Search the listing below for the line containing "13: (591, 115, 0.37)". From there through the line containing "44: (297, 193, 0.32)", transcribe every line exactly, both ends included.

----------------

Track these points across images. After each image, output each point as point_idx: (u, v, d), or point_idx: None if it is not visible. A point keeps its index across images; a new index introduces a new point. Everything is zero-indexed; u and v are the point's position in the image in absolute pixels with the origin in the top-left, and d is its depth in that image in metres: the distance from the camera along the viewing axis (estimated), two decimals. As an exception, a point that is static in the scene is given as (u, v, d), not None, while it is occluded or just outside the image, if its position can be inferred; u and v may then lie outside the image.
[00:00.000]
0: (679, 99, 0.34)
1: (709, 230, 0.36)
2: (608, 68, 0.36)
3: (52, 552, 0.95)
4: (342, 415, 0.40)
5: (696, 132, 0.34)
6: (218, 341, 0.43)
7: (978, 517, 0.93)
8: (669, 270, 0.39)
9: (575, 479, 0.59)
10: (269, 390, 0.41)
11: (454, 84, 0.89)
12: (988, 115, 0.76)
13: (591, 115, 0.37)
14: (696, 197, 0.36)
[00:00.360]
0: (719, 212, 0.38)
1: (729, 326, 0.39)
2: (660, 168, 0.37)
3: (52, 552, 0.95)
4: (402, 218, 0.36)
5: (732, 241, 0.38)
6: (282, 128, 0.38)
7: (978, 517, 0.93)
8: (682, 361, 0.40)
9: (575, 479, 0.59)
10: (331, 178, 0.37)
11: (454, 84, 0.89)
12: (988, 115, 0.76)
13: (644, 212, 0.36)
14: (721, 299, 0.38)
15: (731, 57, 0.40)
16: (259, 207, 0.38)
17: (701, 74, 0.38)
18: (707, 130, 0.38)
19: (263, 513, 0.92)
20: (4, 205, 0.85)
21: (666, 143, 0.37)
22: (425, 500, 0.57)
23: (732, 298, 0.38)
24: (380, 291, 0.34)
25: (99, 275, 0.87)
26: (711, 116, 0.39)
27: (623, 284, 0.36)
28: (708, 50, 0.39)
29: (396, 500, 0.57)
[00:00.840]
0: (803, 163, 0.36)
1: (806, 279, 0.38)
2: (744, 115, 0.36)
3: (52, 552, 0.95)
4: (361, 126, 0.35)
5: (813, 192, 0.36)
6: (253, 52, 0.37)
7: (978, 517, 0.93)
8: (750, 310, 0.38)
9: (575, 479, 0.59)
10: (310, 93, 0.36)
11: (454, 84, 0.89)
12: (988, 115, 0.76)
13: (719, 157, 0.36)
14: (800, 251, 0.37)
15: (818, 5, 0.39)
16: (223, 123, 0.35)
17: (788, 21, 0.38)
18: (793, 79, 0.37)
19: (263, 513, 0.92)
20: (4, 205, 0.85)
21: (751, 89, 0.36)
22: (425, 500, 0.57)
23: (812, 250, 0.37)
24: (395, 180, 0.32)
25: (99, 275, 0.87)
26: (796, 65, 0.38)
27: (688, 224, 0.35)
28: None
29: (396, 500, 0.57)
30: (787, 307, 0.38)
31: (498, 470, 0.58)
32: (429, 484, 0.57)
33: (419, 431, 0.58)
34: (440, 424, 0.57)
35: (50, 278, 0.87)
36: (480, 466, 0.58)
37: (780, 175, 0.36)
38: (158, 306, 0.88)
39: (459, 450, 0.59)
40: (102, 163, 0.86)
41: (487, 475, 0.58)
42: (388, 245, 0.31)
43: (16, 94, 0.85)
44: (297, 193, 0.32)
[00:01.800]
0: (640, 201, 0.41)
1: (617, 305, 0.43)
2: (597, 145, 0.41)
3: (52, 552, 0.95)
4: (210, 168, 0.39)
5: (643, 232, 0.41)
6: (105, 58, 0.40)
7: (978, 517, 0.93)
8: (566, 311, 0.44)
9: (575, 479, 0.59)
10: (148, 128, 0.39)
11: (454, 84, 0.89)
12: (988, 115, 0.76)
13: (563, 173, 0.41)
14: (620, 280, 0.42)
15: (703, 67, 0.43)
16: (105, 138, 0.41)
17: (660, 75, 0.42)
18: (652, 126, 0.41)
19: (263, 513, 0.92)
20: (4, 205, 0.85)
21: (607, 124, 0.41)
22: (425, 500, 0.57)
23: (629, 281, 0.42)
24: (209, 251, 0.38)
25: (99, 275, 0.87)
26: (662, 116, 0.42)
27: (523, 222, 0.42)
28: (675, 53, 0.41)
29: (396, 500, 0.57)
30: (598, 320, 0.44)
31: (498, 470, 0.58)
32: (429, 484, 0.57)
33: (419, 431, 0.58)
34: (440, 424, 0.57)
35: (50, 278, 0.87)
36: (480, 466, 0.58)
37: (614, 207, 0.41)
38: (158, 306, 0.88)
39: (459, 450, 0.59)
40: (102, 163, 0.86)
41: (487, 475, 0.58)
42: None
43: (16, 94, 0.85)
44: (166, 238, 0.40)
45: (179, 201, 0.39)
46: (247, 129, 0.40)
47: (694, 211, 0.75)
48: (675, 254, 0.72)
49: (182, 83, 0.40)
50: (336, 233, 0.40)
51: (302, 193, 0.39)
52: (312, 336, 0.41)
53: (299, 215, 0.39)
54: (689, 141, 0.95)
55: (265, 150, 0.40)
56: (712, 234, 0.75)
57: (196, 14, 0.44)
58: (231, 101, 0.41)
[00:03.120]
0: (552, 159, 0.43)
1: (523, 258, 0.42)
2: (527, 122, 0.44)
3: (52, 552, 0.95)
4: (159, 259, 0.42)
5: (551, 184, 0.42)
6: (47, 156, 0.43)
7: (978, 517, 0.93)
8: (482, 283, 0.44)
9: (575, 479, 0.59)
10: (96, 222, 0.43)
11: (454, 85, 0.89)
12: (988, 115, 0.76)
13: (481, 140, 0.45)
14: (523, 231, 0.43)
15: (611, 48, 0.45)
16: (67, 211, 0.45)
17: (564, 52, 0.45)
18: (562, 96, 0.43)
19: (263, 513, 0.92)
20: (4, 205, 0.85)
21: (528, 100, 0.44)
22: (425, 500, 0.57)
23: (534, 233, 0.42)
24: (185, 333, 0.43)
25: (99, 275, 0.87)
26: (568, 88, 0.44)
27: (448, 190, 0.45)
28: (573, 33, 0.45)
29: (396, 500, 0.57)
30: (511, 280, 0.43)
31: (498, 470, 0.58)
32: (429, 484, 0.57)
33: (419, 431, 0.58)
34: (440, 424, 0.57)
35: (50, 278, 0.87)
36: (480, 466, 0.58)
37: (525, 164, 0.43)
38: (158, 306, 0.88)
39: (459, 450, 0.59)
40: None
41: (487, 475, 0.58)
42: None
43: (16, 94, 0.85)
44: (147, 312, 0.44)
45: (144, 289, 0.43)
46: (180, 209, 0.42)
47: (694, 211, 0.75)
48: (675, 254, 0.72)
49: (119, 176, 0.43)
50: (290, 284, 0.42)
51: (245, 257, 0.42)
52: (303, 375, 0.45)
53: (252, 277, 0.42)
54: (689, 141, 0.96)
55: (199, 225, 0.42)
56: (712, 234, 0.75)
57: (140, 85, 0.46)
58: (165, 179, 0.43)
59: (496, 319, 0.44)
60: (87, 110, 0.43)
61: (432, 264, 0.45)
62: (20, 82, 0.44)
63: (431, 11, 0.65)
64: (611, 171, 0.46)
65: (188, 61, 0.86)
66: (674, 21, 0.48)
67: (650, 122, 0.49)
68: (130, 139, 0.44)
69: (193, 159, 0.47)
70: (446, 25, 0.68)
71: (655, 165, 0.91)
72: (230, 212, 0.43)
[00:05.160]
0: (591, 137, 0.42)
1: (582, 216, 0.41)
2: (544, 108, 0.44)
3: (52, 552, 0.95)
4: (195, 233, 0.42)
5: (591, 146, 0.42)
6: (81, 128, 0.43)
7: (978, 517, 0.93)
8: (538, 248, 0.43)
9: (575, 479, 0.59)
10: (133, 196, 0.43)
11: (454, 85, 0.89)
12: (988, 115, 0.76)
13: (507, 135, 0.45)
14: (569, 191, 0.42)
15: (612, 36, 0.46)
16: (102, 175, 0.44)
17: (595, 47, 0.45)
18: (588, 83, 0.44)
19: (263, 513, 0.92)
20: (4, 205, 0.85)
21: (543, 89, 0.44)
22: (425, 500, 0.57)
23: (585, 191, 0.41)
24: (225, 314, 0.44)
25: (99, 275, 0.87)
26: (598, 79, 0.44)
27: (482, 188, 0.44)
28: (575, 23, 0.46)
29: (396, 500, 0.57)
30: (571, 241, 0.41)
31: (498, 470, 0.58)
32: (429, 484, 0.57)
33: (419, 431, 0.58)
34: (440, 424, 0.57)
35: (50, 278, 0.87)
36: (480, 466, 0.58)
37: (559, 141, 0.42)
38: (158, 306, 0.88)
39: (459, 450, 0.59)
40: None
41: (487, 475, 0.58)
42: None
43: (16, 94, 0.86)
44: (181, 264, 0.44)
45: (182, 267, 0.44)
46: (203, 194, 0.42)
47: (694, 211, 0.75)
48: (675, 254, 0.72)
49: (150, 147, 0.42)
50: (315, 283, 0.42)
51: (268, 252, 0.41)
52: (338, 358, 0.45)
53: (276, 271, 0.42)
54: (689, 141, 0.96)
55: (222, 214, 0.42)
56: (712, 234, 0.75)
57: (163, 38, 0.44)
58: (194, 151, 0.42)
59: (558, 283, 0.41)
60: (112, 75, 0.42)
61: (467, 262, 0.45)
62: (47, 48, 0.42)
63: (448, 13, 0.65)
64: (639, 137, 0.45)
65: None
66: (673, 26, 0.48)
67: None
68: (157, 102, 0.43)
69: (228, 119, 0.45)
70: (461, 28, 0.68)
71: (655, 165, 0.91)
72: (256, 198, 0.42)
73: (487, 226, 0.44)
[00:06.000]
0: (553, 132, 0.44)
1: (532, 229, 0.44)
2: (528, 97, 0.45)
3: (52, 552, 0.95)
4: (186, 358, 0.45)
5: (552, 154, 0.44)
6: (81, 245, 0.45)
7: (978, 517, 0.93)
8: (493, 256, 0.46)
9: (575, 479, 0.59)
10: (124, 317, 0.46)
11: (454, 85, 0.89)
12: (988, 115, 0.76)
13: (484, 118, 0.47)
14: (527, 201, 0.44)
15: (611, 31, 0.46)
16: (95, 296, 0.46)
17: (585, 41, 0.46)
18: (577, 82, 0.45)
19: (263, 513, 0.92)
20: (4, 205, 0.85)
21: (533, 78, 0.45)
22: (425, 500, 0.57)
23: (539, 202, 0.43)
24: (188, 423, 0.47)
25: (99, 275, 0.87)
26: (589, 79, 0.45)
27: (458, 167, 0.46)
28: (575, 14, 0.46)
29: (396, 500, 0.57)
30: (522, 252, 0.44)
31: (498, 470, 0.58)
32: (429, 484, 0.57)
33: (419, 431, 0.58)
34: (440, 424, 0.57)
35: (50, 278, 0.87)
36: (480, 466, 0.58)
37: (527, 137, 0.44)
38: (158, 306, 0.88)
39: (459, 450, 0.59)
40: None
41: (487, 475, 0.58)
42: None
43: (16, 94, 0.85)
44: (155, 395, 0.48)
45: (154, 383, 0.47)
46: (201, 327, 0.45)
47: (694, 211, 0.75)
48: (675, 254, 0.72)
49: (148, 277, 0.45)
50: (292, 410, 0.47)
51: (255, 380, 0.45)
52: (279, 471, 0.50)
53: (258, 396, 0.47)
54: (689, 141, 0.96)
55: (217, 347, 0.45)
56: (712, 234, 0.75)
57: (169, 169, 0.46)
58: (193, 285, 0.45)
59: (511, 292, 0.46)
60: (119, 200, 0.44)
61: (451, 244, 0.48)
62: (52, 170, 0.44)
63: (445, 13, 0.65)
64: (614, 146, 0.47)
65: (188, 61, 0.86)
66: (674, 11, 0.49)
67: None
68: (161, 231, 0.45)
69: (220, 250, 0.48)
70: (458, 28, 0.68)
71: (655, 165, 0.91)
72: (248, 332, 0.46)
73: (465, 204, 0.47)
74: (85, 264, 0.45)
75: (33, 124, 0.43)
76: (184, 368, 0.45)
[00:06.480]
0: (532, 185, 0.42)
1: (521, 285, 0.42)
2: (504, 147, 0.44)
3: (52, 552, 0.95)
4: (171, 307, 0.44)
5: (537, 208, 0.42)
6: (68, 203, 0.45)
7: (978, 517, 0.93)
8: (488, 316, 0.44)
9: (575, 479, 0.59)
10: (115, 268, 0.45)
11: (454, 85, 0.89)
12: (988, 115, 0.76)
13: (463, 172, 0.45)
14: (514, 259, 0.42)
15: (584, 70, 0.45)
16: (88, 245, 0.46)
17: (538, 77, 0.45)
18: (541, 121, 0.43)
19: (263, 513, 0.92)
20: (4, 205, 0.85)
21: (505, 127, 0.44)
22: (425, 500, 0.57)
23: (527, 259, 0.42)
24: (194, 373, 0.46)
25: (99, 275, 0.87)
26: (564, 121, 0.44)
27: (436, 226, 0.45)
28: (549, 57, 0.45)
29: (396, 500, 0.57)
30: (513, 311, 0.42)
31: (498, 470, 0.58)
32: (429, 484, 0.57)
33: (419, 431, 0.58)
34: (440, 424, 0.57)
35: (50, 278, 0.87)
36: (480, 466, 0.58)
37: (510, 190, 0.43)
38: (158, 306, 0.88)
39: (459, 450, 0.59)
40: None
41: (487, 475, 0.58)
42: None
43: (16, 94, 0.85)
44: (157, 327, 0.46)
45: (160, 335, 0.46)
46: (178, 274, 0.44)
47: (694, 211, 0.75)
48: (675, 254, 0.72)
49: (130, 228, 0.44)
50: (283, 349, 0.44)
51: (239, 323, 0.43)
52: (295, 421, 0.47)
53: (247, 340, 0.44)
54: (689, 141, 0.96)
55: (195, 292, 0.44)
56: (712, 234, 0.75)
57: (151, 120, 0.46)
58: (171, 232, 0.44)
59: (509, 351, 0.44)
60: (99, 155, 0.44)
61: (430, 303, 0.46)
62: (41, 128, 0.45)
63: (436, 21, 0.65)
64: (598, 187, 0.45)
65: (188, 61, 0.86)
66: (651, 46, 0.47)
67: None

----------------

__Expected output__.
13: (591, 115, 0.37)
14: (696, 197, 0.36)
[00:00.360]
0: (719, 212, 0.38)
1: (729, 326, 0.39)
2: (660, 168, 0.37)
3: (52, 552, 0.95)
4: (402, 218, 0.36)
5: (732, 241, 0.38)
6: (282, 128, 0.38)
7: (978, 517, 0.93)
8: (682, 361, 0.40)
9: (575, 479, 0.59)
10: (331, 178, 0.37)
11: (454, 84, 0.89)
12: (988, 115, 0.76)
13: (644, 212, 0.36)
14: (721, 299, 0.38)
15: (731, 57, 0.40)
16: (259, 207, 0.38)
17: (701, 74, 0.38)
18: (707, 130, 0.38)
19: (263, 513, 0.92)
20: (4, 205, 0.85)
21: (666, 143, 0.37)
22: (425, 500, 0.57)
23: (732, 298, 0.38)
24: (380, 291, 0.34)
25: (99, 275, 0.87)
26: (711, 116, 0.39)
27: (623, 284, 0.36)
28: (708, 50, 0.39)
29: (396, 500, 0.57)
[00:00.840]
0: (803, 163, 0.36)
1: (806, 279, 0.38)
2: (744, 115, 0.36)
3: (52, 552, 0.95)
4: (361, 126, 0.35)
5: (813, 192, 0.36)
6: (253, 52, 0.37)
7: (978, 517, 0.93)
8: (750, 310, 0.38)
9: (575, 479, 0.59)
10: (310, 93, 0.36)
11: (454, 84, 0.89)
12: (988, 115, 0.76)
13: (719, 157, 0.36)
14: (800, 251, 0.37)
15: (818, 5, 0.39)
16: (223, 123, 0.35)
17: (788, 21, 0.38)
18: (793, 79, 0.37)
19: (263, 513, 0.92)
20: (4, 205, 0.85)
21: (751, 89, 0.36)
22: (425, 500, 0.57)
23: (812, 250, 0.37)
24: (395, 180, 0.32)
25: (99, 275, 0.87)
26: (796, 65, 0.38)
27: (688, 224, 0.35)
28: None
29: (396, 500, 0.57)
30: (787, 307, 0.38)
31: (498, 470, 0.58)
32: (429, 484, 0.57)
33: (419, 431, 0.58)
34: (440, 424, 0.57)
35: (50, 278, 0.87)
36: (480, 466, 0.58)
37: (780, 175, 0.36)
38: (158, 306, 0.88)
39: (459, 450, 0.59)
40: (102, 163, 0.86)
41: (487, 475, 0.58)
42: (388, 245, 0.31)
43: (16, 94, 0.85)
44: (297, 193, 0.32)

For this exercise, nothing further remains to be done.